Auf der anderen Seite der Stadt, im Großprojekt „Guter Hirte“ an der Süsterfeldstraße, wurden indes schon längst die ersten Umzugskartons ausgepackt. Insgesamt 800 Wohneinheiten aller Größenordnungen und Preisklassen entstehen im Schatten des zukünftigen Campus West. Mehr als ein Dutzend Wohnbauprojekte sind geplant oder werden bereits realisiert. „Die Vermarktung läuft sehr gut“, sagt Eric Brück, Bauleiter bei Derichs & Konertz, auf Anfrage unserer Zeitung. Das Bauunternehmen mit Sitz in Aachen hat sich mit seiner Tochtergesellschaft Dekoncepta und Bausch zusammengetan, um unter dem Konsortium Campus Wohnen rund 300 Wohneinheiten im Aachener Westen zu errichten. Und ist damit mit etwa 3,3 Hektar für den größten Geländeblock verantwortlich.

Sieben Wohnblocks wurden hochgezogen; sie befinden sich mittlerweile im Endausbau. Bei den Einfamilienhäusern beginne nun der Rohbau. Vor allem bei den niedrigpreisigen Wohneinheiten ist die Nachfrage erwartungsgemäß hoch. Von den 52 öffentlich geförderten Wohnungen in der Zuständigkeit von Dekoncepta seien 90 Prozent bereits vermietet und bezogen, sagt Brück. Insgesamt entstehen unter dem Dach von Campus Wohnen 104 Sozialwohnungen.

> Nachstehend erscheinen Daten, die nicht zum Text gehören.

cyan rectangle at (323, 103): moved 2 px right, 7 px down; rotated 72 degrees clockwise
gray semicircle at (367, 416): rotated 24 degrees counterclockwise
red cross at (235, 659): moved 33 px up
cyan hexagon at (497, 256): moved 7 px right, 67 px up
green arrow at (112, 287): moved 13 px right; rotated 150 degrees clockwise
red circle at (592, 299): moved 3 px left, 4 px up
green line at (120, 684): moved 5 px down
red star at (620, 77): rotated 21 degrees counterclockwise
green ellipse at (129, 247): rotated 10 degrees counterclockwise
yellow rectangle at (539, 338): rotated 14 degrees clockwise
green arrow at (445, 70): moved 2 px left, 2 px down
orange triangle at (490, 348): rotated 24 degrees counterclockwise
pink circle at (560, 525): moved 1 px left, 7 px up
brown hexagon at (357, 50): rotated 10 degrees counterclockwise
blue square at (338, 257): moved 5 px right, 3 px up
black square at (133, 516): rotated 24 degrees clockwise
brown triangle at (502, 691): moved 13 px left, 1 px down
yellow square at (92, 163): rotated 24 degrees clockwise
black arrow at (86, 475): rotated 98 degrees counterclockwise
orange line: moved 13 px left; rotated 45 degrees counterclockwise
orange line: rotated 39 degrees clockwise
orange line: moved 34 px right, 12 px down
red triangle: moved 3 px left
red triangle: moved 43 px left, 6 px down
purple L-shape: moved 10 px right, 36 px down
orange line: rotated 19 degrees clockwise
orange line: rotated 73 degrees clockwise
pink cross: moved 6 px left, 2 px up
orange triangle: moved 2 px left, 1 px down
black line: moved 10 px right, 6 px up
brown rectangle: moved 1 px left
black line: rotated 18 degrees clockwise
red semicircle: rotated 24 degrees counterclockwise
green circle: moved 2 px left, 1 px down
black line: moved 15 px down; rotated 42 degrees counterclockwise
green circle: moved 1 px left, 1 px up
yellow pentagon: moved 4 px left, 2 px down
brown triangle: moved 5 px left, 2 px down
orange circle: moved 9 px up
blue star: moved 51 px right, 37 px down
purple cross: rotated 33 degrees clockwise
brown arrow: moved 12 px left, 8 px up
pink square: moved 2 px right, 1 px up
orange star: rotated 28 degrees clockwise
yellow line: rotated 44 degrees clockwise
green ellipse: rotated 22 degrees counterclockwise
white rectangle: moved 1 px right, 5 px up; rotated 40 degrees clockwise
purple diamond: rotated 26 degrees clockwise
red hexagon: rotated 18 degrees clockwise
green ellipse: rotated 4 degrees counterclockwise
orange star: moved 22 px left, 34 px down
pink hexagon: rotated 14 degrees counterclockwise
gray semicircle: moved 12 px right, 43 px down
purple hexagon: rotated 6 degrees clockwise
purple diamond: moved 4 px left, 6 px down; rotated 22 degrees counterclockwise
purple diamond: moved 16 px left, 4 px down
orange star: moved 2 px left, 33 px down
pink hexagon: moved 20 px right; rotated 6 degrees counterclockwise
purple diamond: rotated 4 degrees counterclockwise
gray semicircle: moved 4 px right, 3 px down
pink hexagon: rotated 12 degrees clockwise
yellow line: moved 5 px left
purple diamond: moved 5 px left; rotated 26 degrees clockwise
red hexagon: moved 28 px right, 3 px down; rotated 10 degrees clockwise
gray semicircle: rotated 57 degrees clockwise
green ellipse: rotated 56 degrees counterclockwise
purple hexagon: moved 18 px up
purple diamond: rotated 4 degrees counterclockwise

Der Großteil der angebotenen Wohnungen rund um das ehemalige Kloster Guter Hirte sind allerdings im hochpreisigen Segment angesiedelt. Die Vermarktungsfirma Milestone wirbt etwa mit luxuriösen Studentenappartements um finanzstarke „Kapitalanleger und Eigennutzer“. Etwa 35 Prozent der Wohnungen seien bereits verkauft. Umzugskartons müssen hier allerdings noch nicht gepackt werden. Im Herbst 2020 sollen die Neubauten mit rund 200 Mikroappartements fertiggestellt sein, teilt Achim Erner, Gründer und Geschäftsführer von „Ideal Assets“ in Köln auf Anfrage mit. Die Wohnungen im denkmalgeschützten Kloster, das zurzeit umgebaut wird, sollen im 2. Quartal 2020 fertiggestellt sein. Vorausgesetzt das Wetter spielt mit. Mit Regen oder ohne.